▸ **Document**:
-------------------------
Jicama Slaw

For those of you unfamiliar with jicama, it is a fairly large root vegetable originating from South and Central America. When eaten it’s texture is akin to a water chestnut or a firm pear and it’s flavor is starchy and slightly sweet.  Jicama can be eaten raw or cooked the latter being my favorite. Nowadays you can find jicama year round in the produce section of many grocery stores.

I had my first experience with jicama a few years back. It was a surprise ingredient in an otherwise typical mayonnaise based coleslaw. The jicama definitely added a little something special but the mayonnaise seemed to mute its full potential. I began to play around with the jicama’s flavor profile and looked to see what others had done before me.
-------------------------
▸ **Material supplied**:

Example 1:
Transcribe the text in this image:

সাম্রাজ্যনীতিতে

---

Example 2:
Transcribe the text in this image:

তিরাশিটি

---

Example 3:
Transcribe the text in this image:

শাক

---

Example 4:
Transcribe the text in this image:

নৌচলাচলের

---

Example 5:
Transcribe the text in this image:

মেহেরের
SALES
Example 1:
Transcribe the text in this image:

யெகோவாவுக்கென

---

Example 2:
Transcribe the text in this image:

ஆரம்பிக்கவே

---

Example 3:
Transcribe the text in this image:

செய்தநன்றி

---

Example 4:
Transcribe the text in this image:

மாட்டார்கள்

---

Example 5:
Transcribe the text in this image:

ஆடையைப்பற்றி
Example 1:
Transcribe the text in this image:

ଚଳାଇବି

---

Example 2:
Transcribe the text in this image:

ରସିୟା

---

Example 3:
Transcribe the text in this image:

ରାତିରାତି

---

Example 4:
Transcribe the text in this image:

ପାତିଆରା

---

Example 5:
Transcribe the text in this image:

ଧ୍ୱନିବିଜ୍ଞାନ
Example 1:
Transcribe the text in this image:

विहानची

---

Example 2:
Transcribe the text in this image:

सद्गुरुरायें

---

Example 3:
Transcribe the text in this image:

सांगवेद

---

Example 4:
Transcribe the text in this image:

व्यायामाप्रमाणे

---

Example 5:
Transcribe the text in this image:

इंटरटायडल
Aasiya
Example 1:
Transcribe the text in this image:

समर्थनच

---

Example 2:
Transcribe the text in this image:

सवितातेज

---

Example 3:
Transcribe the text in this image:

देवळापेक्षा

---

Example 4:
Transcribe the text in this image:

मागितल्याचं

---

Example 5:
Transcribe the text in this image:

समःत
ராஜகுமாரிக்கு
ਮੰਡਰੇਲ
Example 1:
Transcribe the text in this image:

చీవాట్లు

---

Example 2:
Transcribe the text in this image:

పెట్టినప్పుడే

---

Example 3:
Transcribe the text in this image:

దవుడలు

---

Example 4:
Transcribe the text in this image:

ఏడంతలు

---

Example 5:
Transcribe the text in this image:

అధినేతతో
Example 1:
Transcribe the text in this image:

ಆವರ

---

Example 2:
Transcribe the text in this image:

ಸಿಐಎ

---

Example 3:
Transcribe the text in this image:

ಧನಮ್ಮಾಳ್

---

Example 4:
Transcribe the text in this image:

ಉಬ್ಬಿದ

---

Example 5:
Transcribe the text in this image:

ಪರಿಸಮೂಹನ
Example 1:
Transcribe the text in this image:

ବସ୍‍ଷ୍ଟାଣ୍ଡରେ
-------------------------
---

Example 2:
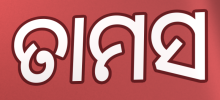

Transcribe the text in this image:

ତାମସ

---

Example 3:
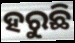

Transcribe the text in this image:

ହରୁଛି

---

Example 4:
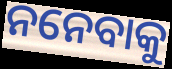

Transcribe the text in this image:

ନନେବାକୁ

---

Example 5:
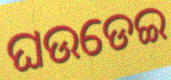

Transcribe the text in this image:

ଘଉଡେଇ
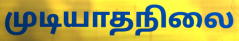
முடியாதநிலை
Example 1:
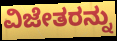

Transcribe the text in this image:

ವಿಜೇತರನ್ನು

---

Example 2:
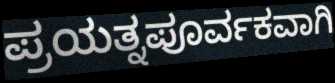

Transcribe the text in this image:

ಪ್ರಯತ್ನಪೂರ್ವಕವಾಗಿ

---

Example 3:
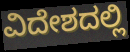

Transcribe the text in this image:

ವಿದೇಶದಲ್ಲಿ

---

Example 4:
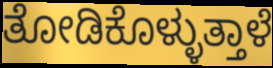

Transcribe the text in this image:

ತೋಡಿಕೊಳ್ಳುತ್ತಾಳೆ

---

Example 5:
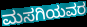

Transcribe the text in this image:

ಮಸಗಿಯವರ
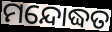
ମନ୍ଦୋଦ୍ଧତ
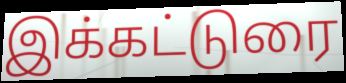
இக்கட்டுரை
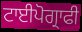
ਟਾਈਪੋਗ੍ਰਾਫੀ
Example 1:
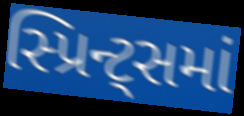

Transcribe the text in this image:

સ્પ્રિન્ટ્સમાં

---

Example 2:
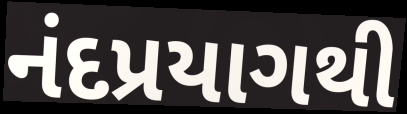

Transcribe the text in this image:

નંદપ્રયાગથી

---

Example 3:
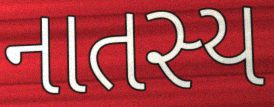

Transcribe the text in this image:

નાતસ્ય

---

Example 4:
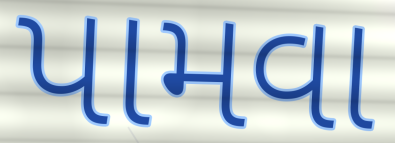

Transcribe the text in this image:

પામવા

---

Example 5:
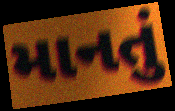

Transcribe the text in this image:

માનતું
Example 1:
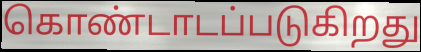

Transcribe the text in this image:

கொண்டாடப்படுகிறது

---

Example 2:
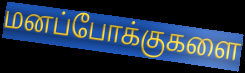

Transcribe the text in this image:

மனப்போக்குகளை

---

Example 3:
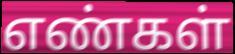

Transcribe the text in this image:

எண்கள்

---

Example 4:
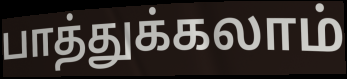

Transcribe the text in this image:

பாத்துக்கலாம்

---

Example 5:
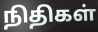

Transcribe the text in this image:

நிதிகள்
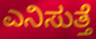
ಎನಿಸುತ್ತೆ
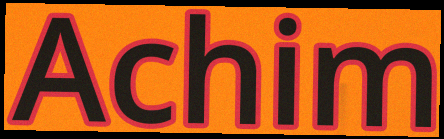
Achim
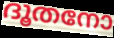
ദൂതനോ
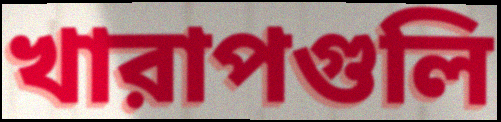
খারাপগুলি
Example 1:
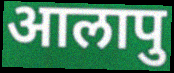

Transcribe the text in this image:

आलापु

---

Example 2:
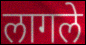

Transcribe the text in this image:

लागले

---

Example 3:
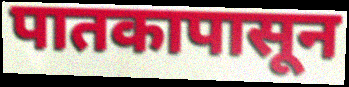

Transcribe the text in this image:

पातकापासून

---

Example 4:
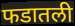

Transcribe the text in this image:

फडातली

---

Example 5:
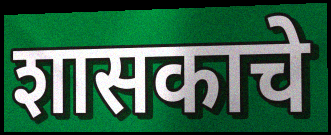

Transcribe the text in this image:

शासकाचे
-------------------------
▸ **Written problem 1**: Turn the paragraph of the jicama slaw piece that begins "For those of you unfamiliar with jicama" into a short bulleted list that keeps its main facts.
▸ **Written problem 2**: Output the stretch of the jicama slaw piece from "Jicama Slaw" through "done before me.", word for word.
The material above has no connection to the jicama slaw piece.

▸ **Complete output 1**:
- Jicama is a fairly large root vegetable from South and Central America.
- Its texture resembles a water chestnut or a firm pear, and its flavor is starchy and slightly sweet.
- It can be eaten raw or cooked, and cooked is the writer's favorite.
- Many grocery stores now stock it year round in the produce section.

▸ **Complete output 2**:
Jicama Slaw

For those of you unfamiliar with jicama, it is a fairly large root vegetable originating from South and Central America. When eaten it’s texture is akin to a water chestnut or a firm pear and it’s flavor is starchy and slightly sweet.  Jicama can be eaten raw or cooked the latter being my favorite. Nowadays you can find jicama year round in the produce section of many grocery stores.

I had my first experience with jicama a few years back. It was a surprise ingredient in an otherwise typical mayonnaise based coleslaw. The jicama definitely added a little something special but the mayonnaise seemed to mute its full potential. I began to play around with the jicama’s flavor profile and looked to see what others had done before me.